### EXERCISE GOAL
Could you filter the records below and return each line that holds "pixels"?

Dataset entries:
=== Section Start ===
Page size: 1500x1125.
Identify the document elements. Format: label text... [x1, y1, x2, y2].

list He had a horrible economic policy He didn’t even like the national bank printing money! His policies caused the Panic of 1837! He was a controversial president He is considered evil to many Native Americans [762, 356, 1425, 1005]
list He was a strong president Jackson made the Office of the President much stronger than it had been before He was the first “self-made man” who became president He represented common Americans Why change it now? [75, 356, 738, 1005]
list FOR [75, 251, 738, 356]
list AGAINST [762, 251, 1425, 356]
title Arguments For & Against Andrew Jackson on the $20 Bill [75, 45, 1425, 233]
=== Section End ===
=== Section Start ===
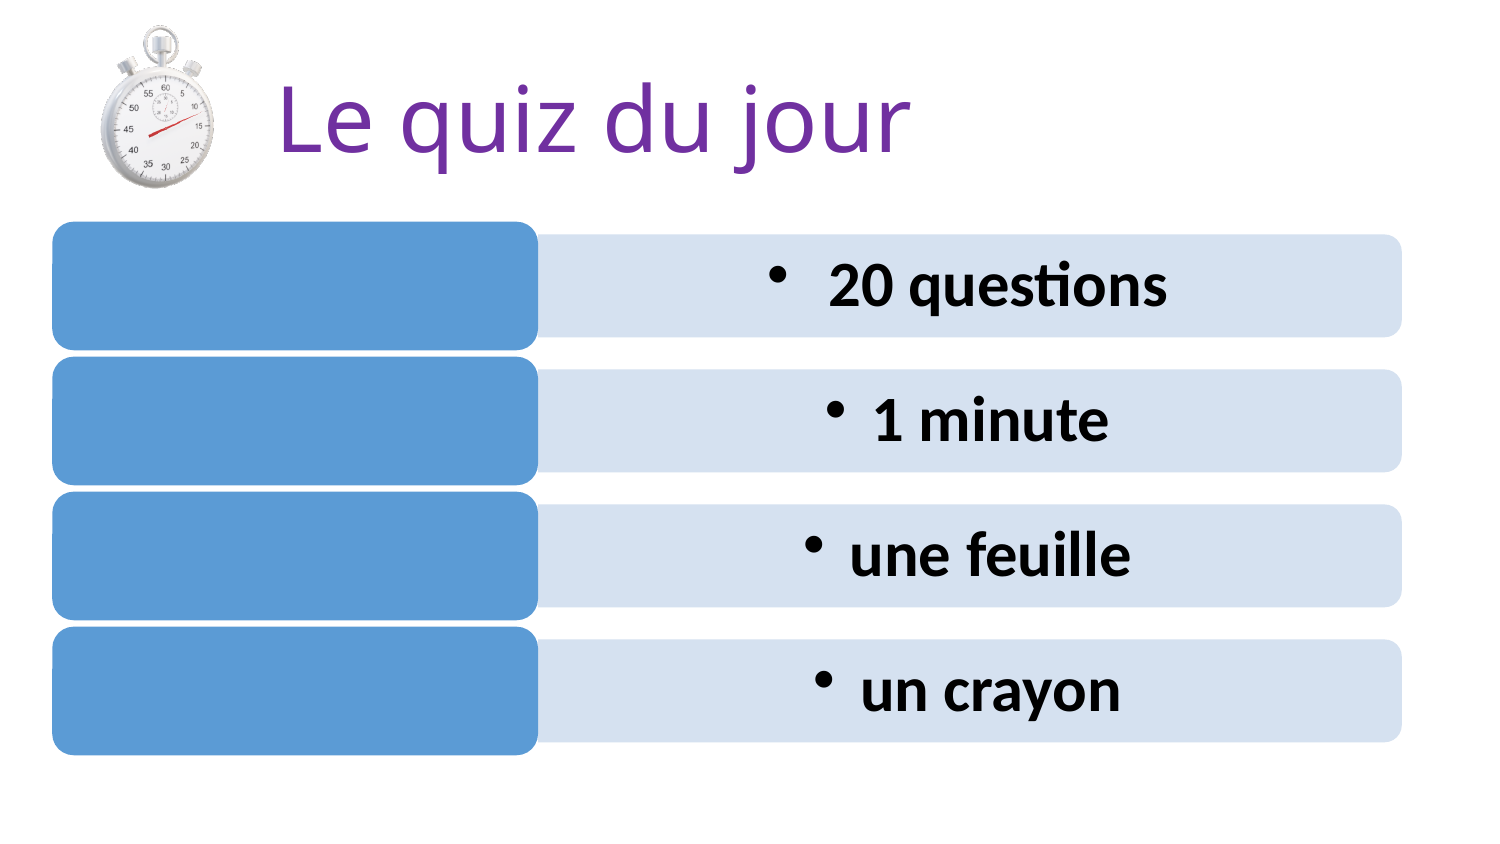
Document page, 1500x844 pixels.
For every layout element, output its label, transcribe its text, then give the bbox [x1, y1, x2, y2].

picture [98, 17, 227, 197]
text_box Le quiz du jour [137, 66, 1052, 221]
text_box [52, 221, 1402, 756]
=== Section End ===
=== Section Start ===
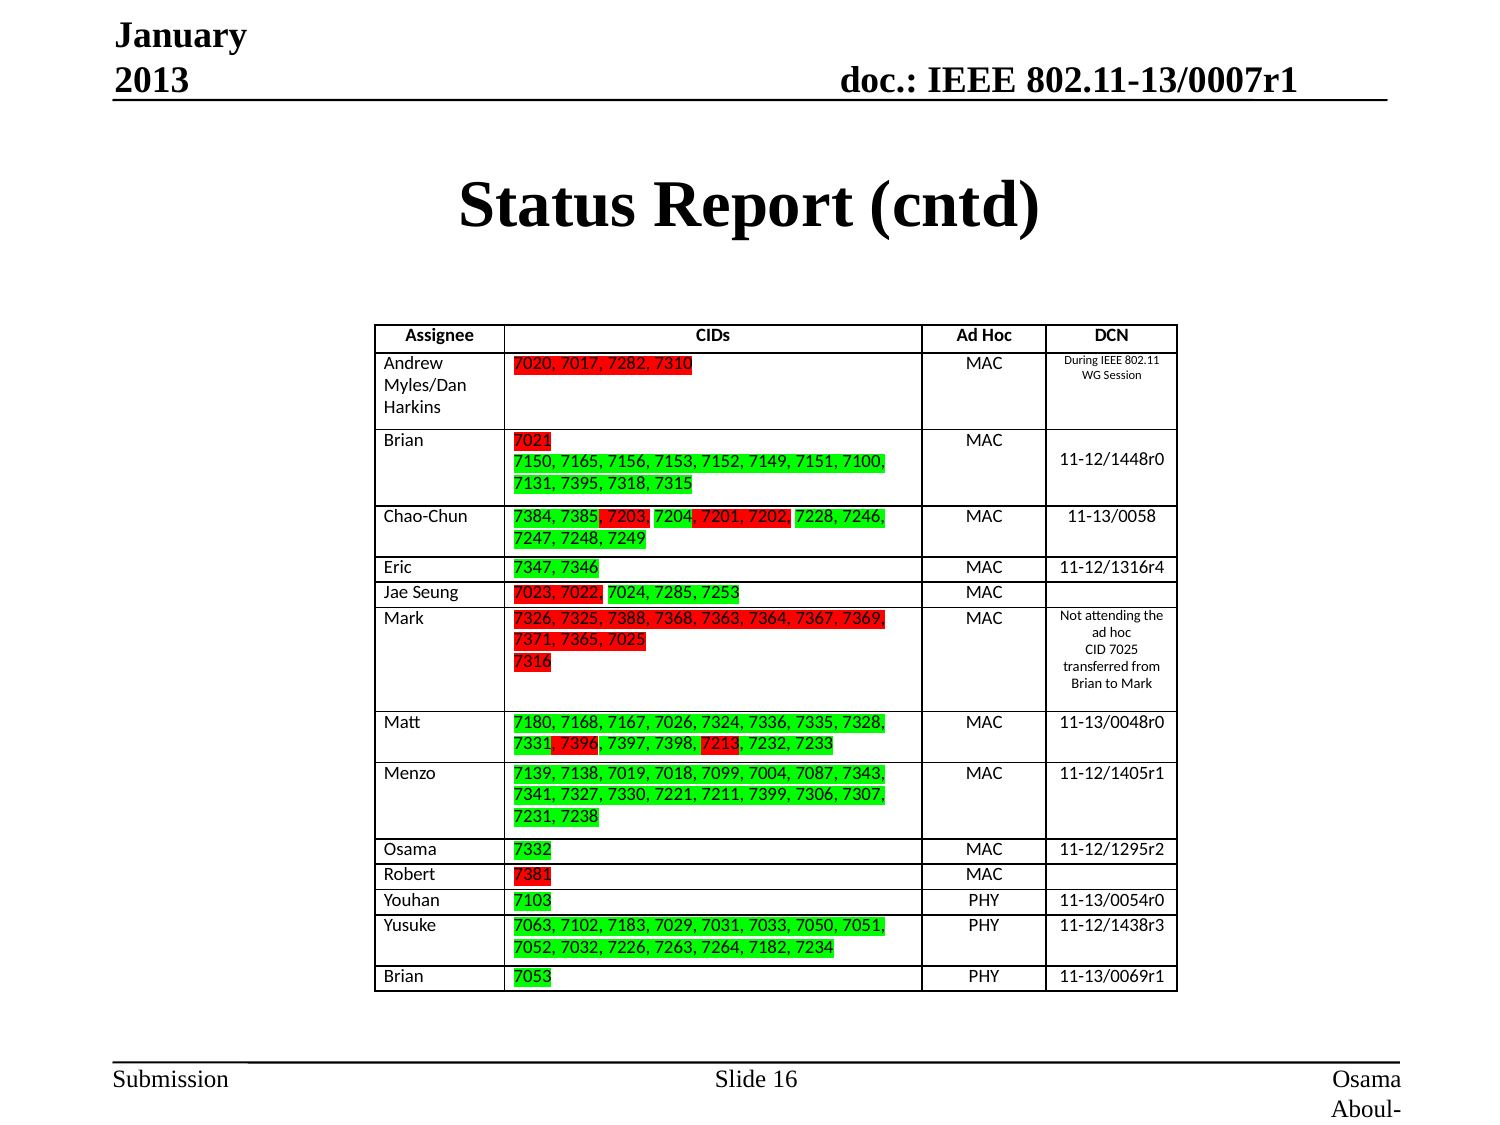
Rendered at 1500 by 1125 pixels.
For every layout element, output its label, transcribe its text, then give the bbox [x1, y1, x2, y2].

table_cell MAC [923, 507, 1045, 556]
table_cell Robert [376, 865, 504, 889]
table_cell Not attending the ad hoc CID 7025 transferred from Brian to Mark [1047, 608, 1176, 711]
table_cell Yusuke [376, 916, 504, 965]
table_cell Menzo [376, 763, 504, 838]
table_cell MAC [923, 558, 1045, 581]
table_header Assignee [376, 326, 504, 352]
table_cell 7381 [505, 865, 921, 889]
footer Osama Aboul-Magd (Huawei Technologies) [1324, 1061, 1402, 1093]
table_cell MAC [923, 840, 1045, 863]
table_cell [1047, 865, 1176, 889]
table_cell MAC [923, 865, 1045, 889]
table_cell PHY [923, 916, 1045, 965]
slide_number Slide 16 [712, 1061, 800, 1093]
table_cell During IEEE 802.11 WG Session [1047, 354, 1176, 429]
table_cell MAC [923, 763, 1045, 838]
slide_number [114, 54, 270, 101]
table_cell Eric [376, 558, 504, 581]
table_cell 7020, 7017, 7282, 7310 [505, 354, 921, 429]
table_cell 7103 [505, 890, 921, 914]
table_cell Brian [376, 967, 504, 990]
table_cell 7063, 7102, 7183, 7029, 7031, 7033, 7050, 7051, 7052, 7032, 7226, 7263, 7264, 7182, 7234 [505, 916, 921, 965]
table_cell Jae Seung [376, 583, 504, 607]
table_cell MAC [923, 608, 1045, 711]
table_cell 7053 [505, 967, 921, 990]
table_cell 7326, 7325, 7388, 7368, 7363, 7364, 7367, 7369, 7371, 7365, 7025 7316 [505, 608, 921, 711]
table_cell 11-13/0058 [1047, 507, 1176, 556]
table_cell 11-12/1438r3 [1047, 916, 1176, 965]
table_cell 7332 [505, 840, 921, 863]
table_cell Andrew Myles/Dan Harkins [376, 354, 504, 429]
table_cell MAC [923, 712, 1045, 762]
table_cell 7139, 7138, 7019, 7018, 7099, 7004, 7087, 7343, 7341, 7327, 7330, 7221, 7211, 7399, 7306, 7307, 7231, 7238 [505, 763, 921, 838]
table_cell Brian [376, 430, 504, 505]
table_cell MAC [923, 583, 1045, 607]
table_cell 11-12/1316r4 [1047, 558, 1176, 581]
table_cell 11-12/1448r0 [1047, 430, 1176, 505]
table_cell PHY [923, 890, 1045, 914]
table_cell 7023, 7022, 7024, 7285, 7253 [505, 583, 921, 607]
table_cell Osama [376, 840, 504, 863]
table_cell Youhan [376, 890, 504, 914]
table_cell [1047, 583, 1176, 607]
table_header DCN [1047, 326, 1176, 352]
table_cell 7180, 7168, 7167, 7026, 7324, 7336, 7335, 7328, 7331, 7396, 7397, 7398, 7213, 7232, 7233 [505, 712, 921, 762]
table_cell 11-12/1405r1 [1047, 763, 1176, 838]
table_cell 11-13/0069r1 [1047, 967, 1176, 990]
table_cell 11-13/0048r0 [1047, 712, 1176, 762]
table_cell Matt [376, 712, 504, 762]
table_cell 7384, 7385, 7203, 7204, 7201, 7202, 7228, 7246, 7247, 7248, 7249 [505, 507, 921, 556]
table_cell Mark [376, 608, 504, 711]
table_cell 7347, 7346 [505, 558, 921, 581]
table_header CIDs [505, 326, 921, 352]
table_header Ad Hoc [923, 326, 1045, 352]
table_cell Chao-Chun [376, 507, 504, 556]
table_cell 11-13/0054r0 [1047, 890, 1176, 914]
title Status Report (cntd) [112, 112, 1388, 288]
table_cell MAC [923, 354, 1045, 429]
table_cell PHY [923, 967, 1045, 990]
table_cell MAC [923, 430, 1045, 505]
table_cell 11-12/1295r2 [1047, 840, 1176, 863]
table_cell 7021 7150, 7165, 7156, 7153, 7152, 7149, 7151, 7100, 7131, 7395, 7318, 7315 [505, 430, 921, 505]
=== Section End ===
### SOLUTION TO THIS TASK
Document page, 1500x844 pixels.
Rendered at 1500 by 1125 pixels.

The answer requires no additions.